# Level of grain on Kodak portra 160



## cedric07 (Sep 4, 2014)

Hi!

I've recently shot a few rolls of Kodak portra 160 with my Olympus OM2. I then had them developed andscanned at high resolution at a local kodak lab.
The picture are high quality (>30Mo each) but I find them quite grainy for something shot at 160 ISO with a supposedly low grain film (pictures attached)

Questions :
- Am I right to find them grainy? Or is it the grain level to expect?
- If it's too grainy, who's the culprit : my camera, my lens, the lab, me?...

Thanks for sharing your experience!

Cedric


----------



## gsgary (Sep 4, 2014)

I'm only looking on my phone but they look fine will have another look when I get home


----------



## limr (Sep 4, 2014)

The screen on my netbook is not large, but it's bigger than a cell phone, and at this size, they don't look grainy to me, either. Like Gary, I'll try again on a bigger screen later.


----------



## cgw (Sep 4, 2014)

Too many variables in play for a definitive answer. I can say grain has never been an issue for me with fresh Portra 160 in 35mm or 120. Culprits could be underexposure(iffy meter accuracy?) and/or sloppy development.  Try another lab?


----------



## cedric07 (Sep 4, 2014)

Thanks!
Another example where its maybe more visible (attached).


----------



## AlanKlein (Sep 4, 2014)

## Problem 1
Answer these questions from the forum thread on Portra 160 grain:
(a) With what camera did cedric07 shoot the rolls?
(b) Where were the rolls developed and scanned?
(c) What two possible culprits does cgw name for the grain?
## Problem 2
Restate everything in the forum thread on Portra 160 grain from "The picture are" down to "film (pictures attached)", using "fine-grain film" in place of "low grain film".

## Records supplied
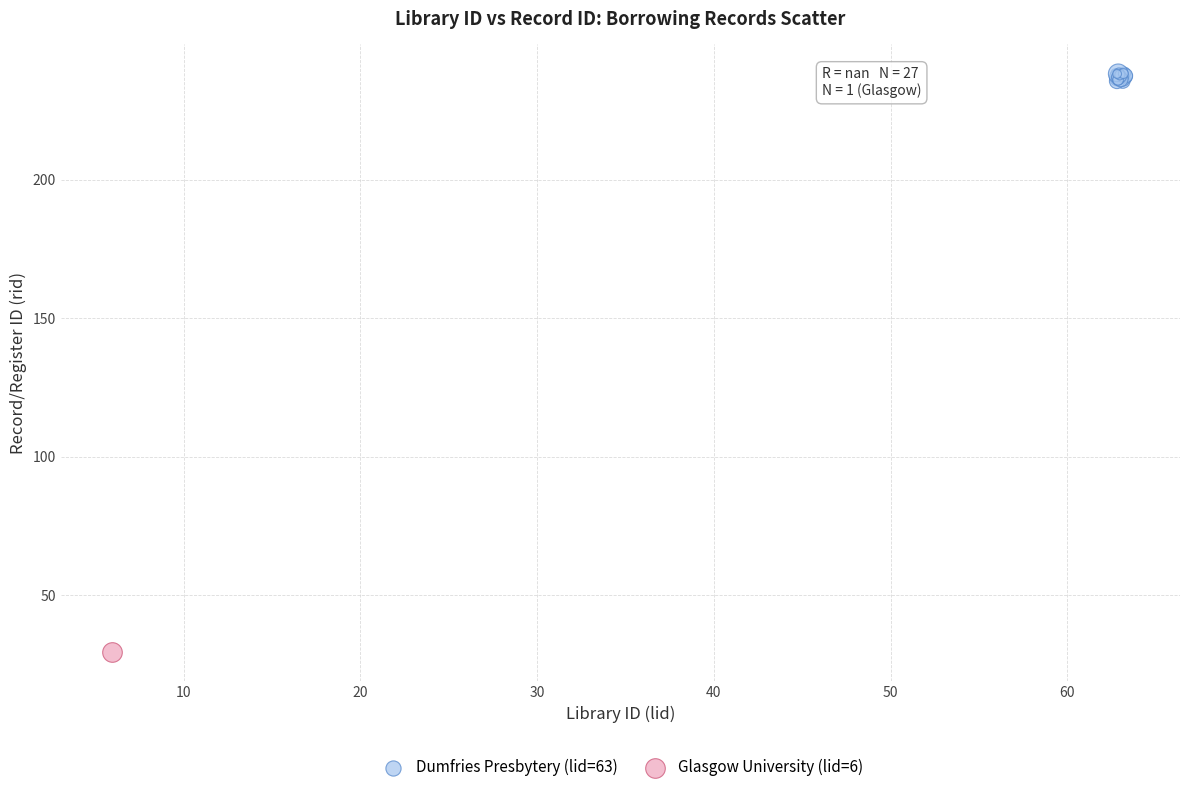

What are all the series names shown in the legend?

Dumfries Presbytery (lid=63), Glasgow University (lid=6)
==
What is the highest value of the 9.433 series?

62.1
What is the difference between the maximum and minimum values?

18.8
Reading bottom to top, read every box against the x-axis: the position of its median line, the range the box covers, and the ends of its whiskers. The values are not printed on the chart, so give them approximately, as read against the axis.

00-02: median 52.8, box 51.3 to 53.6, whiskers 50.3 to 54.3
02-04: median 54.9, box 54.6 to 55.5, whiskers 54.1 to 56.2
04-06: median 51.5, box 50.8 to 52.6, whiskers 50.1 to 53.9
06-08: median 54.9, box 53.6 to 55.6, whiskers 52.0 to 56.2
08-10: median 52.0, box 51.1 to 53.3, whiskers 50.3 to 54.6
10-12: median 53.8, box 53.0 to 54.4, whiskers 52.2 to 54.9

## Worked solution 1
(a) An Olympus OM2.
(b) At a local Kodak lab.
(c) Underexposure and sloppy development.

## Worked solution 2
The picture are high quality (>30Mo each) but I find them quite grainy for something shot at 160 ISO with a supposedly fine-grain film (pictures attached)